■ Task details ■
Convert every line of text in the data below into a JSON list of strings, one string per line, skipping blank lines. Leave the pictures out of your answer.

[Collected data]
- - -
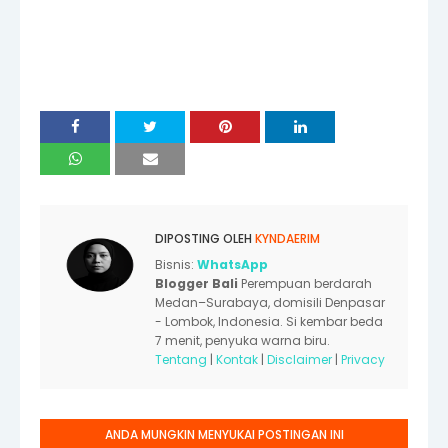
DIPOSTING OLEH
KYNDAERIM
Bisnis:
WhatsApp
Blogger Bali
Perempuan berdarah
Medan–Surabaya, domisili Denpasar
- Lombok, Indonesia. Si kembar beda
7 menit, penyuka warna biru.
Tentang
|
Kontak
|
Disclaimer
|
Privacy
ANDA MUNGKIN MENYUKAI POSTINGAN INI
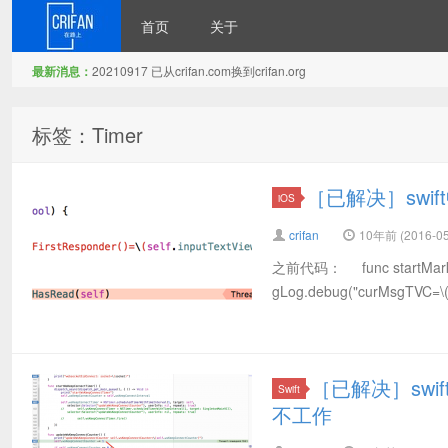
首页
关于
最新消息：
20210917 已从crifan.com换到crifan.org
在路上
标签：Timer
［已解决］swift中
iOS
crifan
10年前 (2016-05
之前代码： func startMarkH
gLog.debug("curMsgTVC=\(
［已解决］swift中t
Swift
不工作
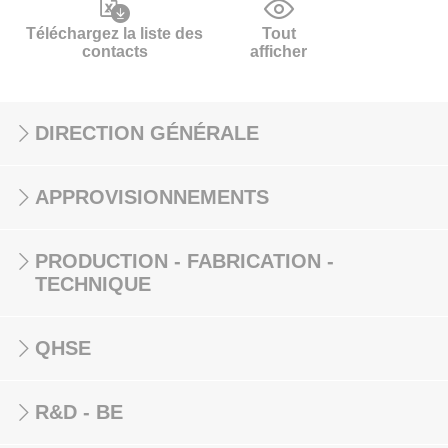
Téléchargez la liste des
Tout
contacts
afficher
DIRECTION GÉNÉRALE
APPROVISIONNEMENTS
PRODUCTION - FABRICATION -
TECHNIQUE
QHSE
R&D - BE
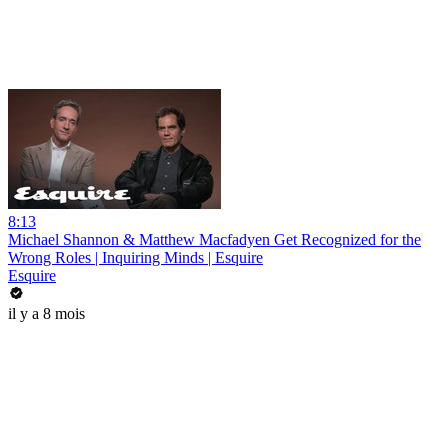
8:13
Michael Shannon & Matthew Macfadyen Get Recognized for the
Wrong Roles | Inquiring Minds | Esquire
Esquire
il y a 8 mois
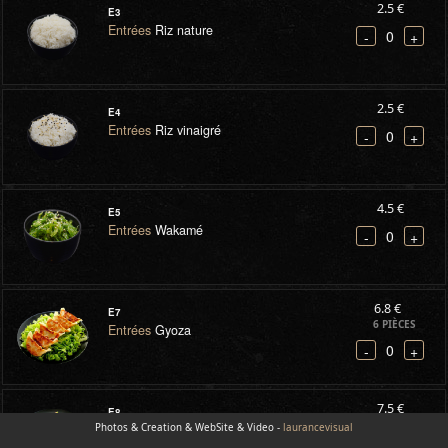
2.5 €
E3
Entrées
Riz nature
0
-
+
2.5 €
E4
Entrées
Riz vinaigré
0
-
+
4.5 €
E5
Entrées
Wakamé
0
-
+
6.8 €
E7
6 PIÈCES
Entrées
Gyoza
0
-
+
7.5 €
E8
Photos & Creation & WebSite & Video -
Entrées
Salade avocat saumon
laurancevisual
0
-
+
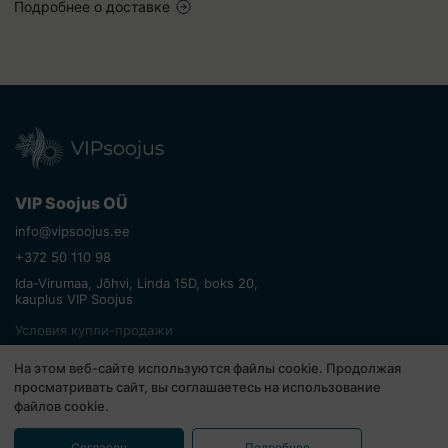
Подробнее о доставке
VIP Soojus OÜ
info@vipsoojus.ee
+372 50 110 98
Ida-Virumaa, Jõhvi, Linda 15D, boks 20,
kauplus VIP Soojus
Условия купли-продажи
Возврат товара
На этом веб-сайте используются файлы cookie. Продолжая
Политика конфиденциальности
просматривать сайт, вы соглашаетесь на использование
файлов cookie.
© Все права защищены. VIP Soojus 2026
Согласен
Подробнее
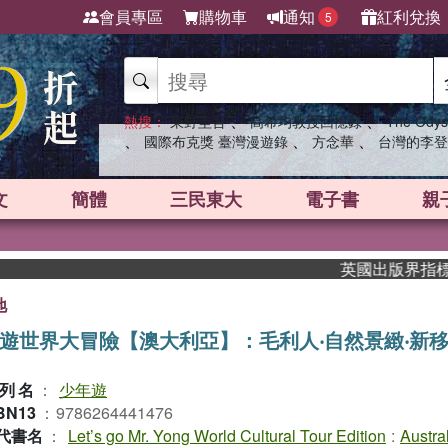
會員專區
購物車
通知
紅利兌換
5
、
、
熱搜：
東野圭吾
高希均教授回憶錄
The Odys
、
、
、
國際布克獎 臺灣漫遊錄
方念華
台灣的李登
文
簡體
三民東大
電子書
親
英國出版界指標大獎肯定！A
地
遊世界大冒險【澳大利亞】：毛利人‧自然景緻‧新
列名
：
少年遊
BN13
：
9786264441476
代書名
：
Let’s go Mr. Yong World Cultural Tour Edition
:
Austra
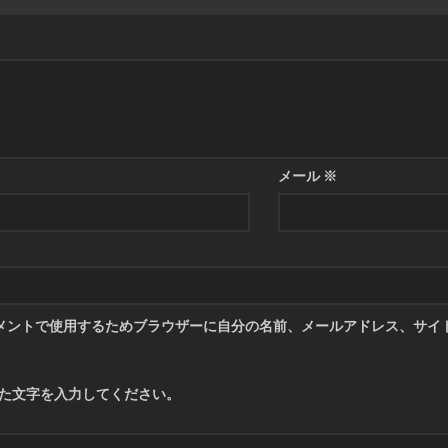
メール
※
メントで使用するためブラウザーに自分の名前、メールアドレス、サイ
た文字を入力してください。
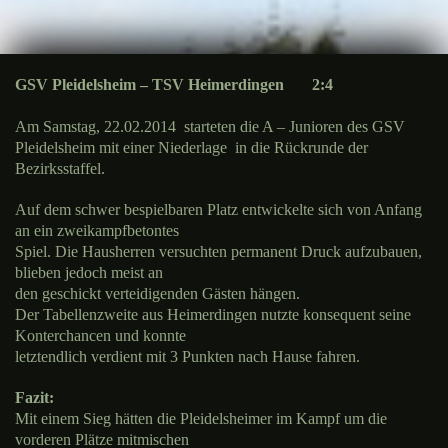
GSV Pleidelsheim – TSV Heimerdingen 2:4
Am Samstag, 22.02.2014 starteten die A – Junioren des GSV
Pleidelsheim mit einer Niederlage
in die Rückrunde der
Bezirksstaffel.
Auf dem schwer bespielbaren Platz entwickelte sich von Anfang
an ein zweikampfbetontes
Spiel. Die Hausherren versuchten permanent Druck aufzubauen,
blieben jedoch meist an
den geschickt verteidigenden Gästen hängen.
Der Tabellenzweite aus Heimerdingen nutzte konsequent
seine
Konterchancen und konnte
letztendlich verdient mit 3 Punkten nach Hause fahren.
Fazit:
Mit einem Sieg hätten die Pleidelsheimer im Kampf um die
vorderen Plätze mitmischen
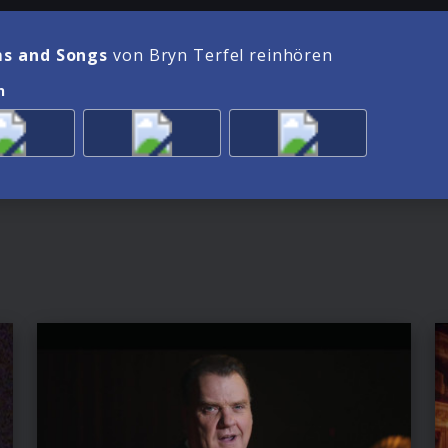
s and Songs
von Bryn Terfel reinhören
n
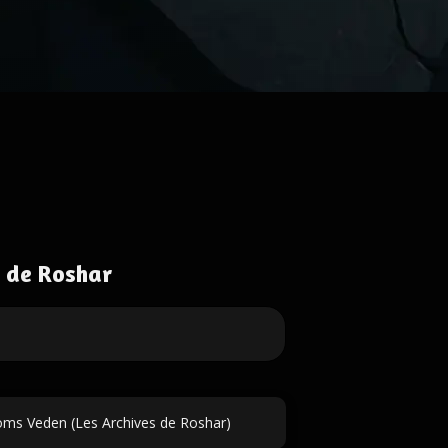
 de Roshar
ms Veden (Les Archives de Roshar)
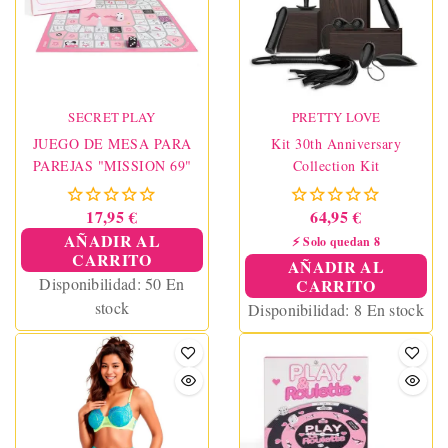
SECRET PLAY
PRETTY LOVE
JUEGO DE MESA PARA
Kit 30th Anniversary
PAREJAS "MISSION 69"
Collection Kit
17,95 €
64,95 €
AÑADIR AL
⚡ Solo quedan 8
CARRITO
AÑADIR AL
Disponibilidad:
50 En
CARRITO
stock
Disponibilidad:
8 En stock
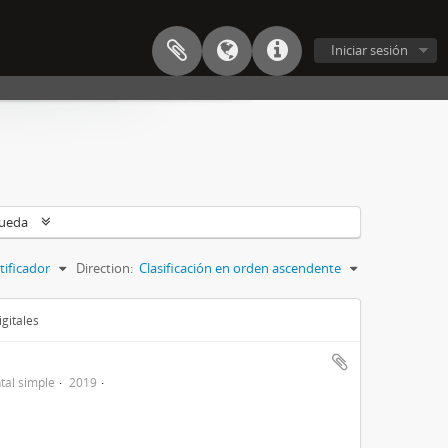
Iniciar sesión
queda
tificador
Direction:
Clasificación en orden ascendente
gitales
al simple
2019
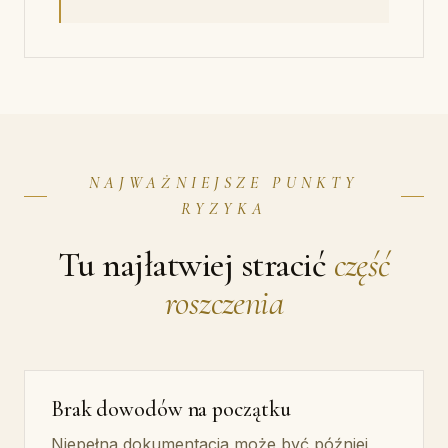
NAJWAŻNIEJSZE PUNKTY
RYZYKA
Tu najłatwiej stracić
część
roszczenia
Brak dowodów na początku
Niepełna dokumentacja może być później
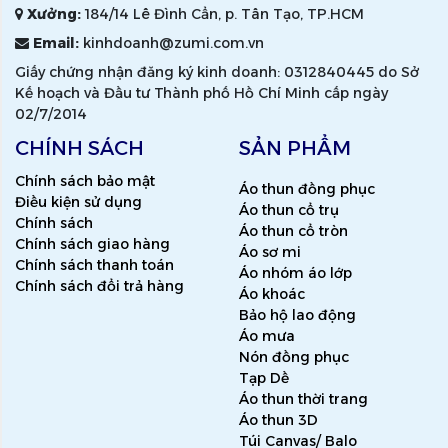
Xưởng:
184/14 Lê Đình Cẩn, p. Tân Tạo, TP.HCM
Email:
kinhdoanh@zumi.com.vn
Giấy chứng nhận đăng ký kinh doanh: 0312840445 do Sở
Kế hoạch và Đầu tư Thành phố Hồ Chí Minh cấp ngày
02/7/2014
CHÍNH SÁCH
SẢN PHẨM
Chính sách bảo mật
Áo thun đồng phục
Điều kiện sử dụng
Áo thun cổ trụ
Chính sách
Áo thun cổ tròn
Chính sách giao hàng
Áo sơ mi
Chính sách thanh toán
Áo nhóm áo lớp
Chính sách đổi trả hàng
Áo khoác
Bảo hộ lao động
Áo mưa
Nón đồng phục
Tạp Dề
Áo thun thời trang
Áo thun 3D
Túi Canvas/ Balo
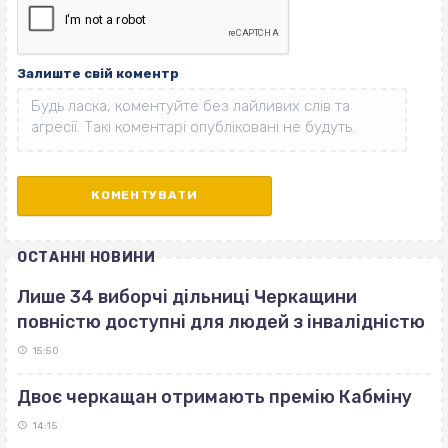
Залиште свій коментр
ОСТАННІ НОВИНИ
Лише 34 виборчі дільниці Черкащини
повністю доступні для людей з інвалідністю
15:50
Двоє черкащан отримають премію Кабміну
14:15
- - -
■ Reply ■
[
  "DIPOSTING OLEH",
  "KYNDAERIM",
  "Bisnis:",
  "WhatsApp",
  "Blogger Bali",
  "Perempuan berdarah",
  "Medan–Surabaya, domisili Denpasar",
  "- Lombok, Indonesia. Si kembar beda",
  "7 menit, penyuka warna biru.",
  "Tentang",
  "|",
  "Kontak",
  "|",
  "Disclaimer",
  "|",
  "Privacy",
  "ANDA MUNGKIN MENYUKAI POSTINGAN INI",
  "首页",
  "关于",
  "最新消息：",
  "20210917 已从crifan.com换到crifan.org",
  "在路上",
  "标签：Timer",
  "［已解决］swift中",
  "iOS",
  "crifan",
  "10年前 (2016-05",
  "之前代码： func startMarkH",
  "gLog.debug(\"curMsgTVC=\\(",
  "［已解决］swift中t",
  "Swift",
  "不工作",
  "Téléchargez la liste des",
  "Tout",
  "contacts",
  "afficher",
  "DIRECTION GÉNÉRALE",
  "APPROVISIONNEMENTS",
  "PRODUCTION - FABRICATION -",
  "TECHNIQUE",
  "QHSE",
  "R&D - BE",
  "8:13",
  "Michael Shannon & Matthew Macfadyen Get Recognized for the",
  "Wrong Roles | Inquiring Minds | Esquire",
  "Esquire",
  "il y a 8 mois",
  "2.5 €",
  "E3",
  "Entrées",
  "Riz nature",
  "0",
  "-",
  "+",
  "2.5 €",
  "E4",
  "Entrées",
  "Riz vinaigré",
  "0",
  "-",
  "+",
  "4.5 €",
  "E5",
  "Entrées",
  "Wakamé",
  "0",
  "-",
  "+",
  "6.8 €",
  "E7",
  "6 PIÈCES",
  "Entrées",
  "Gyoza",
  "0",
  "-",
  "+",
  "7.5 €",
  "E8",
  "Photos & Creation & WebSite & Video -",
  "Entrées",
  "Salade avocat saumon",
  "laurancevisual",
  "0",
  "-",
  "+",
  "Подробнее о доставке",
  "VIP Soojus OÜ",
  "info@vipsoojus.ee",
  "+372 50 110 98",
  "Ida-Virumaa, Jõhvi, Linda 15D, boks 20,",
  "kauplus VIP Soojus",
  "Условия купли-продажи",
  "Возврат товара",
  "На этом веб-сайте используются файлы cookie. Продолжая",
  "Политика конфиденциальности",
  "просматривать сайт, вы соглашаетесь на использование",
  "файлов cookie.",
  "© Все права защищены. VIP Soojus 2026",
  "Согласен",
  "Подробнее",
  "會員專區",
  "購物車",
  "通知",
  "紅利兌換",
  "5",
  "、",
  "、",
  "熱搜：",
  "東野圭吾",
  "高希均教授回憶錄",
  "The Odys",
  "、",
  "、",
  "、",
  "國際布克獎 臺灣漫遊錄",
  "方念華",
  "台灣的李登",
  "文",
  "簡體",
  "三民東大",
  "電子書",
  "親",
  "英國出版界指標大獎肯定！A",
  "地",
  "遊世界大冒險【澳大利亞】：毛利人‧自然景緻‧新",
  "列名",
  "：",
  "少年遊",
  "BN13",
  "：",
  "9786264441476",
  "代書名",
  "：",
  "Let’s go Mr. Yong World Cultural Tour Edition",
  ":",
  "Austra",
  "メール",
  "※",
  "メントで使用するためブラウザーに自分の名前、メールアドレス、サイ",
  "た文字を入力してください。",
  "GSV Pleidelsheim – TSV Heimerdingen 2:4",
  "Am Samstag, 22.02.2014 starteten die A – Junioren des GSV",
  "Pleidelsheim mit einer Niederlage",
  "in die Rückrunde der",
  "Bezirksstaffel.",
  "Auf dem schwer bespielbaren Platz entwickelte sich von Anfang",
  "an ein zweikampfbetontes",
  "Spiel. Die Hausherren versuchten permanent Druck aufzubauen,",
  "blieben jedoch meist an",
  "den geschickt verteidigenden Gästen hängen.",
  "Der Tabellenzweite aus Heimerdingen nutzte konsequent",
  "seine",
  "Konterchancen und konnte",
  "letztendlich verdient mit 3 Punkten nach Hause fahren.",
  "Fazit:",
  "Mit einem Sieg hätten die Pleidelsheimer im Kampf um die",
  "vorderen Plätze mitmischen",
  "s and Songs",
  "von Bryn Terfel reinhören",
  "n",
  " de Roshar",
  "ms Veden (Les Archives de Roshar)",
  "SECRET PLAY",
  "PRETTY LOVE",
  "JUEGO DE MESA PARA",
  "Kit 30th Anniversary",
  "PAREJAS \"MISSION 69\"",
  "Collection Kit",
  "17,95 €",
  "64,95 €",
  "AÑADIR AL",
  "⚡ Solo quedan 8",
  "CARRITO",
  "AÑADIR AL",
  "Disponibilidad:",
  "50 En",
  "CARRITO",
  "stock",
  "Disponibilidad:",
  "8 En stock",
  "Iniciar sesión",
  "queda",
  "tificador",
  "Direction:",
  "Clasificación en orden ascendente",
  "gitales",
  "al simple",
  "2019",
  "NAJWAŻNIEJSZE PUNKTY",
  "RYZYKA",
  "Tu najłatwiej stracić",
  "część",
  "roszczenia",
  "Brak dowodów na początku",
  "Niepełna dokumentacja może być później",
  "Xưởng:",
  "184/14 Lê Đình Cẩn, p. Tân Tạo, TP.HCM",
  "Email:",
  "kinhdoanh@zumi.com.vn",
  "Giấy chứng nhận đăng ký kinh doanh: 0312840445 do Sở",
  "Kế hoạch và Đầu tư Thành phố Hồ Chí Minh cấp ngày",
  "02/7/2014",
  "CHÍNH SÁCH",
  "SẢN PHẨM",
  "Chính sách bảo mật",
  "Áo thun đồng phục",
  "Điều kiện sử dụng",
  "Áo thun cổ trụ",
  "Chính sách",
  "Áo thun cổ tròn",
  "Chính sách giao hàng",
  "Áo sơ mi",
  "Chính sách thanh toán",
  "Áo nhóm áo lớp",
  "Chính sách đổi trả hàng",
  "Áo khoác",
  "Bảo hộ lao động",
  "Áo mưa",
  "Nón đồng phục",
  "Tạp Dề",
  "Áo thun thời trang",
  "Áo thun 3D",
  "Túi Canvas/ Balo",
  "Залиште свій коментр",
  "ОСТАННІ НОВИНИ",
  "Лише 34 виборчі дільниці Черкащини",
  "повністю доступні для людей з інвалідністю",
  "15:50",
  "Двоє черкащан отримають премію Кабміну",
  "14:15"
]